# Custom Models and Training with TensorFlow

In [1]:
import numpy as np
import tensorflow as tf

In [2]:
tf.range(10)

<tf.Tensor: shape=(10,), dtype=int32, numpy=array([0, 1, 2, 3, 4, 5, 6, 7, 8, 9], dtype=int32)>

In [3]:
tf.constant(np.arange(10))

<tf.Tensor: shape=(10,), dtype=int64, numpy=array([0, 1, 2, 3, 4, 5, 6, 7, 8, 9])>

# Exercises

## 1.
TensorFlow is a powerful library for numerical computations, particularly well suited for large-scale Machine Learning. It is similar to NumPy at its core, but with GPU support. Its main features include support for distributed computing, computation graph analysis and optimization, an optimization API based on reverse-mode autodiff, and several powerful APIs. Other popular Deep Learning libraries include Theano, Caffe and PyTorch.

## 2.
TensorFlow offers most of the functionalities provided by NumPy, but it is not a drop-in replacement: the functions are not always named the same, some functions do not behave in the same way, and NumPy arrays are mutable, while TensorFlow tensors are not (although mutable objects can be created with `tf.Variable`).

## 3.
The tensor created by `tf.range(10)` uses 32-bit integer (TensorFlow defaults to 32 bits), while `tf.constant(np.arange(10))` will create a tensor containing 64-bit integers (which is NumPy's default).

## 4.
1. Ragged tensors
2. Sparse tensors
3. Sets
4. Queues
5. String tensors
6. Tensor arrays

## 5.
Subclassing the `keras.losses.Loss` class allows us to use custom loss function hyperparameters, and save them along with the model by implementing the `get_config()` method. When this is not the case, a regular Python function will suffice.

## 6.
Custom metrics can also be defined as regular Python functions. However, in order for a custom metric to support hyperparameters, it should subclass the `keras.metrics.Metric` class, which gives more flexibility and control.

## 7.
The internal components of the model should be distinguished from the model itself. To achieve this, the former should subclass the `keras.layers.Layer` class, while the latter should subclass the `keras.models.Model` class.

## 8.
This should be done only when its strictly necessary to have full control over the training loop, as writing a custom training loop is more error-prone. In most cases, there are more than enough tools to customize the training without having to write a custom training loop.

## 9.
Custom Keras components should be convertible to TF Function, meaning that they should stick to TF operations as much as possible, and respect the rules discussed in the book. If there is no way around it, arbitrary Python can be included, but this will reduce performance and limit the model's portability.

## 10.
Refer the "TF Function Rules" section of the book for the complete list ;)

## 11.
A dynamic Keras model can be created by setting `dynamic=True` when creating it, or by setting `run_eagerly=True` when calling the model's `compile()` method. A dynamic model can be useful for debugging, since it will not compile any custom component to a TF Function. However, making a model dynamic prevents Keras from using TensorFlow's graph features, so it will slow down training and inference, and limit the model's portability.

- _AIM OF THE EXERCISE_
According to the TensorFlow notes, what size of integer does the tensor made by `tf.range(10)` use? You won't need the data for anything here.

- _RECORDS PROVIDED_
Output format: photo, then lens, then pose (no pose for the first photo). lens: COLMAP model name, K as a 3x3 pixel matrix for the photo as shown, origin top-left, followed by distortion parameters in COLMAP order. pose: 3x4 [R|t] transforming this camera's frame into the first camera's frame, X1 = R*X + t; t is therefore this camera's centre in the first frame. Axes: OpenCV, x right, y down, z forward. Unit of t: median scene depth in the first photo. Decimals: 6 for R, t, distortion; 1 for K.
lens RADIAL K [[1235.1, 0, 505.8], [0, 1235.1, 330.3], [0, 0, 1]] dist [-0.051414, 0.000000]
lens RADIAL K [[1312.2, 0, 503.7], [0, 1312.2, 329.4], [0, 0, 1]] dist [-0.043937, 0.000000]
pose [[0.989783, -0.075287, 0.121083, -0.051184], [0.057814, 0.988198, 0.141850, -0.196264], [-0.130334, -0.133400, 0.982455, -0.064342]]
...
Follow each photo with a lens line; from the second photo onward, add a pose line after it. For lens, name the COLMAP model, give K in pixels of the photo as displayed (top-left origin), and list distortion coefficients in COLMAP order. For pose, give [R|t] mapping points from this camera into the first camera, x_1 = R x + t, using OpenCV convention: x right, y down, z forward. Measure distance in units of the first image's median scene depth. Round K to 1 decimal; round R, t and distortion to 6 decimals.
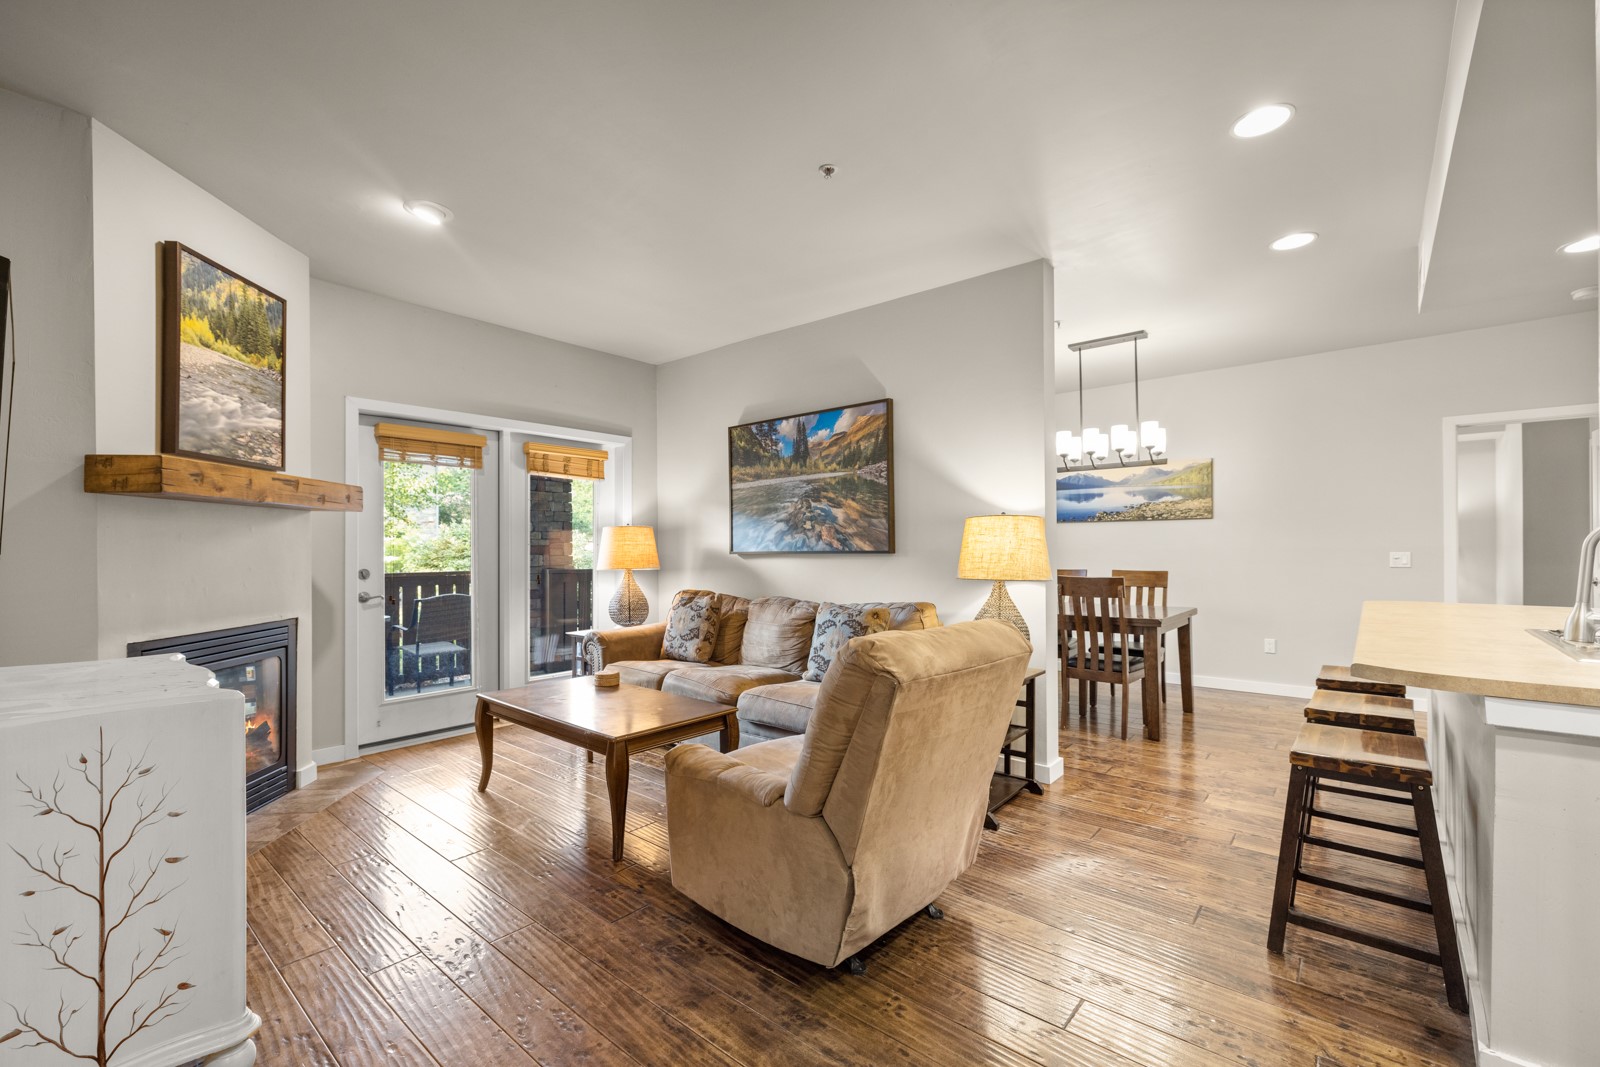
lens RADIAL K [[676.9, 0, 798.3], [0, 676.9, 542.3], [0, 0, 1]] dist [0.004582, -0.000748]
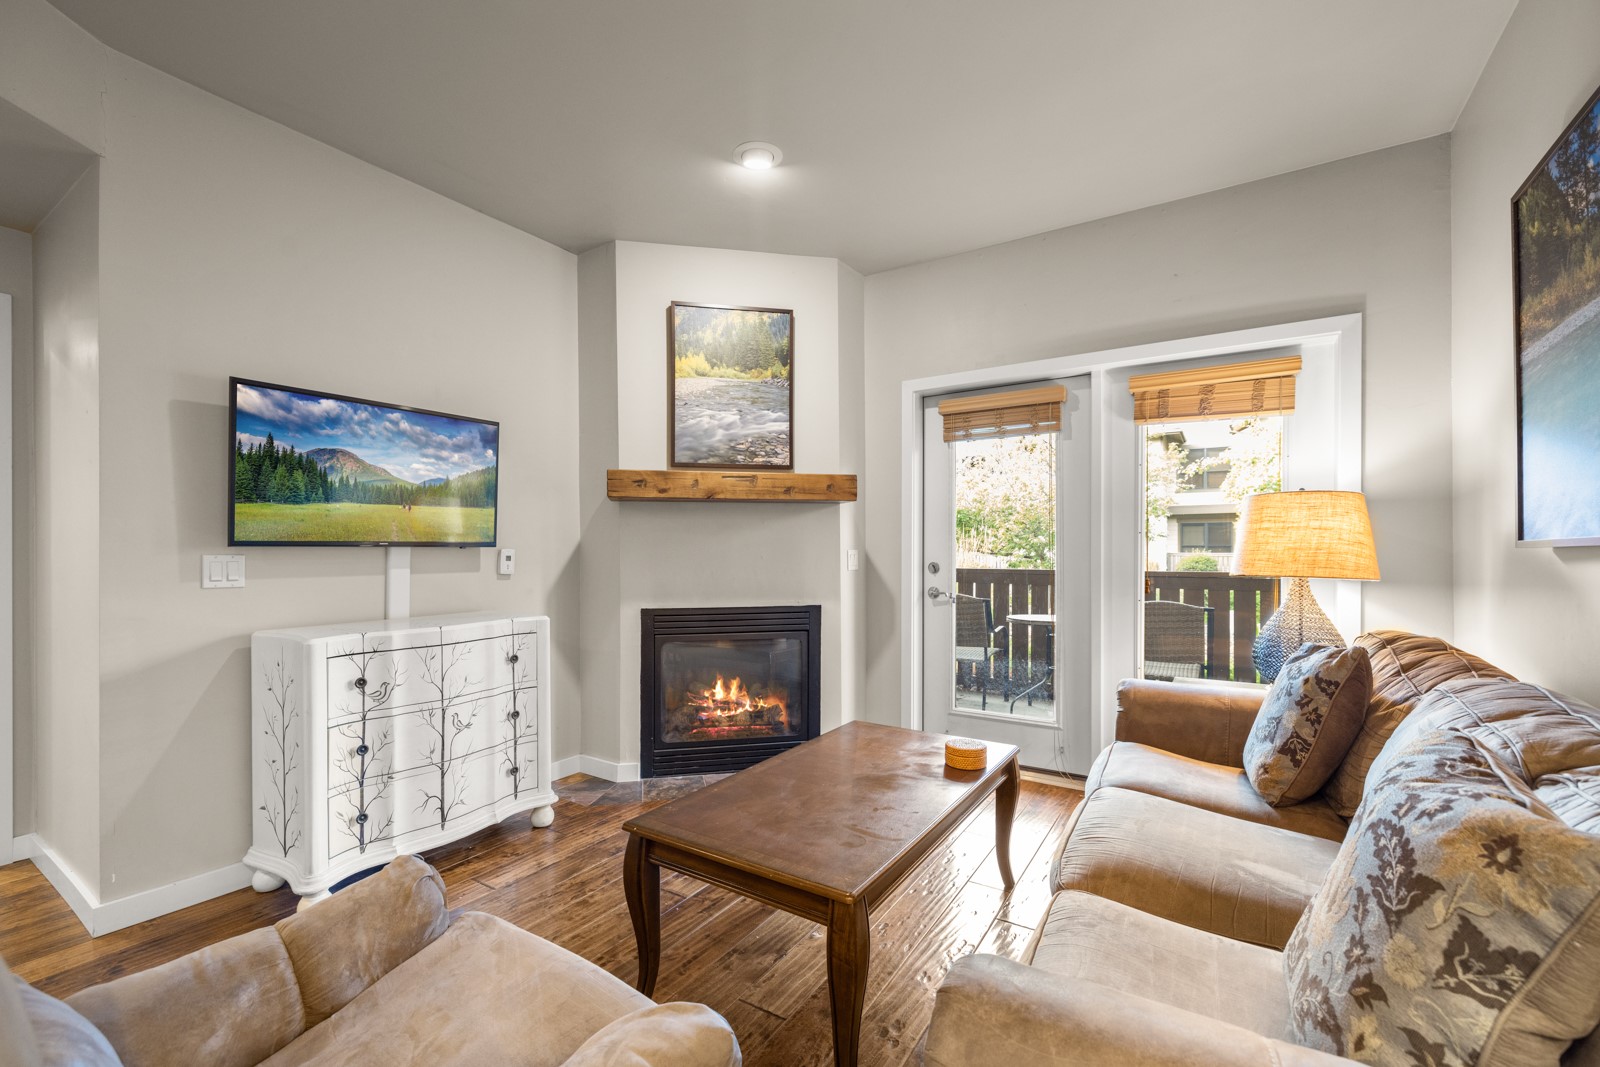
* * *
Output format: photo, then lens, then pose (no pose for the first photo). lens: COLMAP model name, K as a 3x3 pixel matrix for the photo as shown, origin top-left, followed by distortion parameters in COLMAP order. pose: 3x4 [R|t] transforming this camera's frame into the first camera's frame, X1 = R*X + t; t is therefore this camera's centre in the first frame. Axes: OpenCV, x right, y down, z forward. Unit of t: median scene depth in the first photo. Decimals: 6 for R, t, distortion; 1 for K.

- _RESULT OF THIS TASK_
32-bit integers.